Stored items from a collection:
···
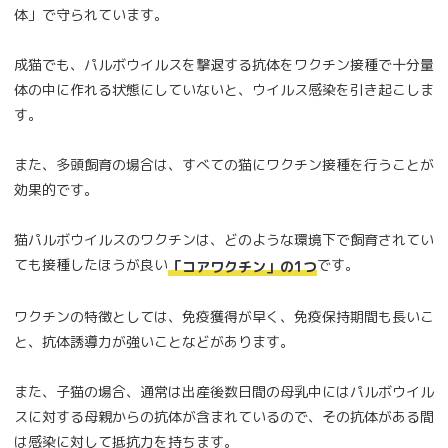
体」で守られています。
成猫でも、パルボウイルスを撃退する抗体をワクチン接種で十分量
体の中に作れる状態にしていないと、ウイルス感染を引き起こしま
す。
また、多頭飼育の場合は、すべての猫にワクチン接種を行うことが
効果的です。
猫パルボウイルスのワクチンは、どのような環境下で飼育されてい
ても接種したほうが良い
です。
「コアワクチン」の1つ
ワクチンの特徴としては、免疫獲得が早く、免疫保持期間も長いこ
と、抗体誘導力が強いことなどがあります。
また、子猫の場合、通常は出産後数日間の母乳中にはパルボウイル
スに対する母親からの抗体が含まれているので、その抗体がある間
は感染に対して抵抗力を持ちます。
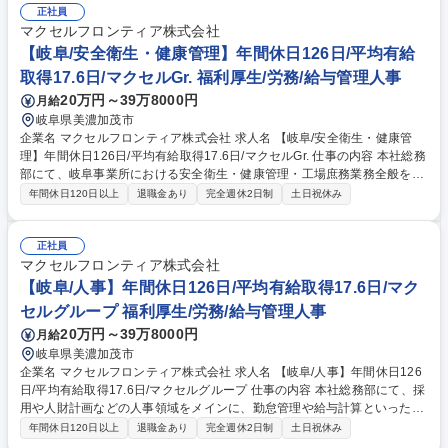
業務 ■従業員のフォローアップおよび労務相談対応 ■主任候補としてのチ
正社員
ームマネジメント補助 ★制度管理や制度企画などにも幅を広げご活躍を検
マクセルフロンティア株式会社
討しております。 募集職種 【岐阜/労務】マクセルGの安定基盤で主任候
【岐阜/安全衛生・健康管理】年間休日126日/平均有給
補へ｜休日125日/安定基盤◎
取得17.6日/マクセルGr. 福利厚生/労務/給与管理人事
20万円～39万8000円
月給
岐阜県美濃加茂市
企業名 マクセルフロンティア株式会社 求人名 【岐阜/安全衛生・健康管
理】年間休日126日/平均有給取得17.6日/マクセルGr. 仕事の内容 本社総務
部にて、岐阜事業所における安全衛生・健康管理・工場庶務業務全般をお
任せします。上場グループの充実した環境のもと、従業員が安心・安全に
年間休日120日以上
退職金あり
完全週休2日制
土日祝休み
働ける一歩進んだ職場環境づくりを推進するポジションです。 ■安全衛
生：活動計画の企画立案・実施、委員会運営、労災対応、リスクアセスメ
ント、作業環境測定等 ■健康管理：健診・人間ドック手配、ストレスチェ
正社員
ック実施、産業医面談調整、健康経営の推進（セミナー企画等） ■工場庶
マクセルフロンティア株式会社
務：構内ルールの整備、社内イベントの企画、固定資産や備品・消耗品管
【岐阜/人事】年間休日126日/平均有給取得17.6日/マク
理、食堂・駐車場・社用車等の運営管理など。★制度管理や制度企画など
セルグループ 福利厚生/労務/給与管理人事
にも幅を広げご活躍を検討しております。 募集職種 【岐阜/安全衛生・健
20万円～39万8000円
月給
康管理】年間休日126日/平均有給取得17.6日/マクセルGr.
岐阜県美濃加茂市
企業名 マクセルフロンティア株式会社 求人名 【岐阜/人事】年間休日126
日/平均有給取得17.6日/マクセルグループ 仕事の内容 本社総務部にて、採
用や人財計画などの人事領域をメインに、勤怠管理や給与計算といった労
務業務まで幅広くお任せします。人事・労務の全般に携わり、マルチな専
年間休日120日以上
退職金あり
完全週休2日制
土日祝休み
門性を磨いていける環境です。 【具体的な業務】 ■採用：計画立案、求人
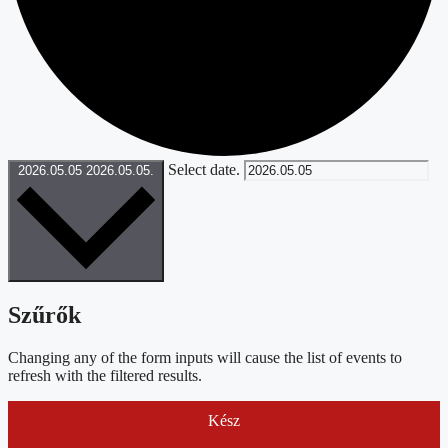
Select date.
2026.05.05
2026.05.05.
Szűrők
Changing any of the form inputs will cause the list of events to
refresh with the filtered results.
Kész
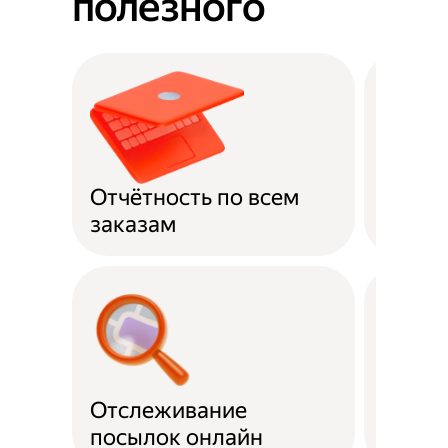
полезного
Отчётность по всем
Оплат
заказам
Отслеживание
Подде
посылок онлайн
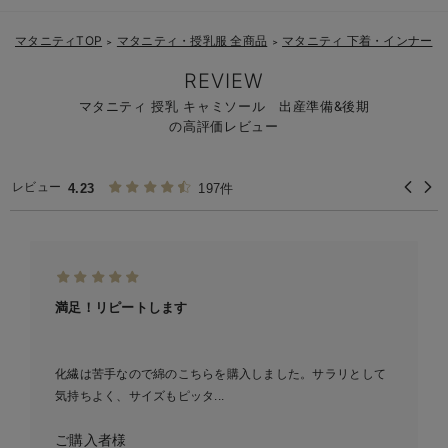
マタニティTOP
マタニティ・授乳服 全商品
マタニティ 下着・インナー
＞
＞
＞
REVIEW
マタニティ 授乳 キャミソール 出産準備&後期
の高評価レビュー
レビュー
4.23
197件
満足！リピートします
化繊は苦手なので綿のこちらを購入しました。サラリとして
気持ちよく、サイズもピッタ...
ご購入者様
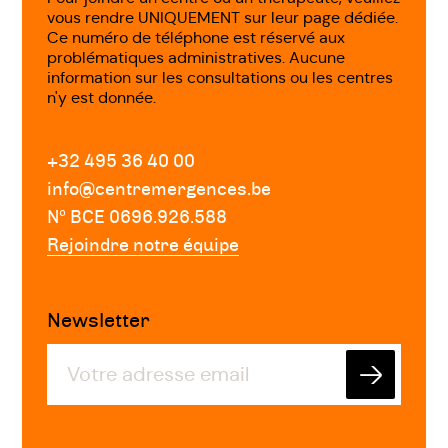
vous rendre UNIQUEMENT sur leur page dédiée.
Ce numéro de téléphone est réservé aux
problématiques administratives. Aucune
information sur les consultations ou les centres
n'y est donnée.
+32 495 36 40 00
info@centremergences.be
Nº BCE 0696.926.588
Rejoindre notre équipe
Newsletter
Envoyer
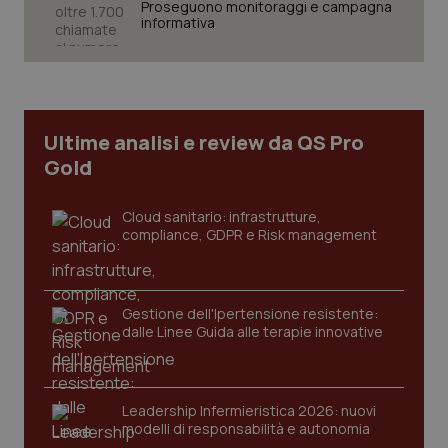
Proseguono monitoraggi e campagna
informativa
CookieScriptConsent
5 mesi
CookieScript
settim
www.quotidianosanita.it
Ultime analisi e review da QS Pro
Gold
Cloud sanitario: infrastrutture,
compliance, GDPR e Risk management
Gestione dell'Ipertensione resistente:
dalle Linee Guida alle terapie innovative
tracking-sites-ironfish-
www.quotidianosanita.it
4
tracking-enable
settim
2 gior
Leadership Infermieristica 2026: nuovi
modelli di responsabilità e autonomia
tracking-sites-ironfish-
www.quotidianosanita.it
4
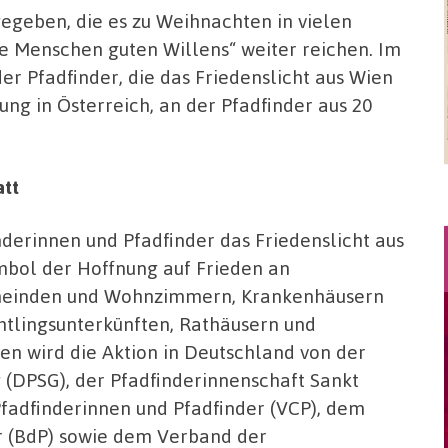
egeben, die es zu Weihnachten in vielen
e Menschen guten Willens“ weiter reichen. Im
er Pfadfinder, die das Friedenslicht aus Wien
g in Österreich, an der Pfadfinder aus 20
att
nderinnen und Pfadfinder das Friedenslicht aus
mbol der Hoffnung auf Frieden an
meinden und Wohnzimmern, Krankenhäusern
htlingsunterkünften, Rathäusern und
gen wird die Aktion in Deutschland von der
 (DPSG), der Pfadfinderinnenschaft Sankt
fadfinderinnen und Pfadfinder (VCP), dem
r (BdP) sowie dem Verband der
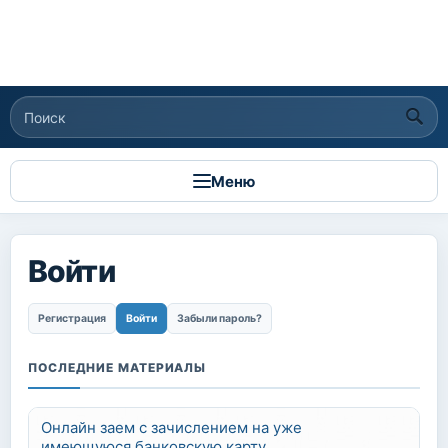
Поиск
Форма поиска
Меню
Войти
Главные вкладки
Регистрация
Войти
(активная вкладка)
Забыли пароль?
ПОСЛЕДНИЕ МАТЕРИАЛЫ
Онлайн заем с зачислением на уже
имеющуюся банковскую карту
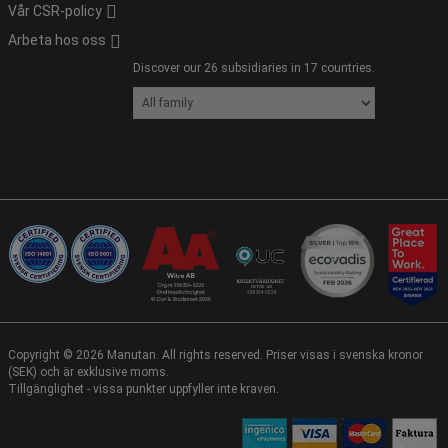
Vår CSR-policy
Arbeta hos oss
Discover our 26 subsidiaries in 17 countries.
Copyright ©
2026
Manutan. All rights reserved. Priser visas i svenska kronor
(SEK) och är exklusive moms.
Tillgänglighet - vissa punkter uppfyller inte kraven.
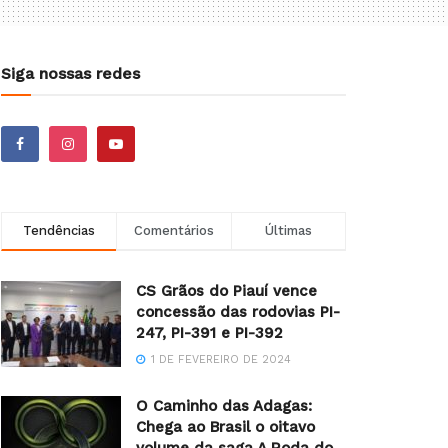
Siga nossas redes
Tendências
Comentários
Últimas
CS Grãos do Piauí vence
concessão das rodovias PI-
247, PI-391 e PI-392
1 DE FEVEREIRO DE 2024
O Caminho das Adagas:
Chega ao Brasil o oitavo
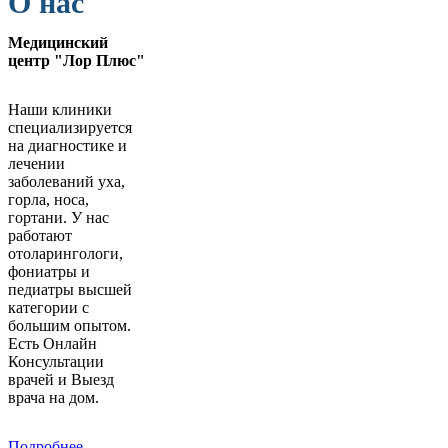
О нас
Медицинский
центр "Лор Плюс"
Наши клиники
специализируется
на диагностике и
лечении
заболеваний уха,
горла, носа,
гортани. У нас
работают
отоларингологи,
фониатры и
педиатры высшей
категории с
большим опытом.
Есть Онлайн
Консультации
врачей и Выезд
врача на дом.
Подробнее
···
Brief:
Transcribe all the records above word for word, without their images.

Reply:
体」で守られています。
成猫でも、パルボウイルスを撃退する抗体をワクチン接種で十分量
体の中に作れる状態にしていないと、ウイルス感染を引き起こしま
す。
また、多頭飼育の場合は、すべての猫にワクチン接種を行うことが
効果的です。
猫パルボウイルスのワクチンは、どのような環境下で飼育されてい
ても接種したほうが良い
です。
「コアワクチン」の1つ
ワクチンの特徴としては、免疫獲得が早く、免疫保持期間も長いこ
と、抗体誘導力が強いことなどがあります。
また、子猫の場合、通常は出産後数日間の母乳中にはパルボウイル
スに対する母親からの抗体が含まれているので、その抗体がある間
は感染に対して抵抗力を持ちます。
業務 ■従業員のフォローアップおよび労務相談対応 ■主任候補としてのチ
正社員
ームマネジメント補助 ★制度管理や制度企画などにも幅を広げご活躍を検
マクセルフロンティア株式会社
討しております。 募集職種 【岐阜/労務】マクセルGの安定基盤で主任候
【岐阜/安全衛生・健康管理】年間休日126日/平均有給
補へ｜休日125日/安定基盤◎
取得17.6日/マクセルGr. 福利厚生/労務/給与管理人事
20万円～39万8000円
月給
岐阜県美濃加茂市
企業名 マクセルフロンティア株式会社 求人名 【岐阜/安全衛生・健康管
理】年間休日126日/平均有給取得17.6日/マクセルGr. 仕事の内容 本社総務
部にて、岐阜事業所における安全衛生・健康管理・工場庶務業務全般をお
任せします。上場グループの充実した環境のもと、従業員が安心・安全に
年間休日120日以上
退職金あり
完全週休2日制
土日祝休み
働ける一歩進んだ職場環境づくりを推進するポジションです。 ■安全衛
生：活動計画の企画立案・実施、委員会運営、労災対応、リスクアセスメ
ント、作業環境測定等 ■健康管理：健診・人間ドック手配、ストレスチェ
正社員
ック実施、産業医面談調整、健康経営の推進（セミナー企画等） ■工場庶
マクセルフロンティア株式会社
務：構内ルールの整備、社内イベントの企画、固定資産や備品・消耗品管
【岐阜/人事】年間休日126日/平均有給取得17.6日/マク
理、食堂・駐車場・社用車等の運営管理など。★制度管理や制度企画など
セルグループ 福利厚生/労務/給与管理人事
にも幅を広げご活躍を検討しております。 募集職種 【岐阜/安全衛生・健
20万円～39万8000円
月給
康管理】年間休日126日/平均有給取得17.6日/マクセルGr.
岐阜県美濃加茂市
企業名 マクセルフロンティア株式会社 求人名 【岐阜/人事】年間休日126
日/平均有給取得17.6日/マクセルグループ 仕事の内容 本社総務部にて、採
用や人財計画などの人事領域をメインに、勤怠管理や給与計算といった労
務業務まで幅広くお任せします。人事・労務の全般に携わり、マルチな専
年間休日120日以上
退職金あり
完全週休2日制
土日祝休み
門性を磨いていける環境です。 【具体的な業務】 ■採用：計画立案、求人
Select date.
2026.05.05
2026.05.05.
Szűrők
Changing any of the form inputs will cause the list of events to
refresh with the filtered results.
Kész
полезного
Отчётность по всем
Оплат
заказам
Отслеживание
Подде
посылок онлайн
マタニティTOP
マタニティ・授乳服 全商品
マタニティ 下着・インナー
＞
＞
＞
REVIEW
マタニティ 授乳 キャミソール 出産準備&後期
の高評価レビュー
レビュー
4.23
197件
満足！リピートします
化繊は苦手なので綿のこちらを購入しました。サラリとして
気持ちよく、サイズもピッタ...
ご購入者様
vous rendre UNIQUEMENT sur leur page dédiée.
Ce numéro de téléphone est réservé aux
problématiques administratives. Aucune
information sur les consultations ou les centres
n'y est donnée.
+32 495 36 40 00
info@centremergences.be
Nº BCE 0696.926.588
Rejoindre notre équipe
Newsletter
Envoyer
Proseguono monitoraggi e campagna
informativa
CookieScriptConsent
5 mesi
CookieScript
settim
www.quotidianosanita.it
Ultime analisi e review da QS Pro
Gold
Cloud sanitario: infrastrutture,
compliance, GDPR e Risk management
Gestione dell'Ipertensione resistente:
dalle Linee Guida alle terapie innovative
tracking-sites-ironfish-
www.quotidianosanita.it
4
tracking-enable
settim
2 gior
Leadership Infermieristica 2026: nuovi
modelli di responsabilità e autonomia
tracking-sites-ironfish-
www.quotidianosanita.it
4
egeben, die es zu Weihnachten in vielen
e Menschen guten Willens“ weiter reichen. Im
er Pfadfinder, die das Friedenslicht aus Wien
g in Österreich, an der Pfadfinder aus 20
att
nderinnen und Pfadfinder das Friedenslicht aus
mbol der Hoffnung auf Frieden an
meinden und Wohnzimmern, Krankenhäusern
htlingsunterkünften, Rathäusern und
gen wird die Aktion in Deutschland von der
 (DPSG), der Pfadfinderinnenschaft Sankt
fadfinderinnen und Pfadfinder (VCP), dem
r (BdP) sowie dem Verband der
Поиск
Форма поиска
Меню
Войти
Главные вкладки
Регистрация
Войти
(активная вкладка)
Забыли пароль?
ПОСЛЕДНИЕ МАТЕРИАЛЫ
Онлайн заем с зачислением на уже
имеющуюся банковскую карту
Vår CSR-policy
Arbeta hos oss
Discover our 26 subsidiaries in 17 countries.
Copyright ©
2026
Manutan. All rights reserved. Priser visas i svenska kronor
(SEK) och är exklusive moms.
Tillgänglighet - vissa punkter uppfyller inte kraven.
Siga nossas redes
Tendências
Comentários
Últimas
CS Grãos do Piauí vence
concessão das rodovias PI-
247, PI-391 e PI-392
1 DE FEVEREIRO DE 2024
O Caminho das Adagas:
Chega ao Brasil o oitavo
О нас
Медицинский
центр "Лор Плюс"
Наши клиники
специализируется
на диагностике и
лечении
заболеваний уха,
горла, носа,
гортани. У нас
работают
отоларингологи,
фониатры и
педиатры высшей
категории с
большим опытом.
Есть Онлайн
Консультации
врачей и Выезд
врача на дом.
Подробнее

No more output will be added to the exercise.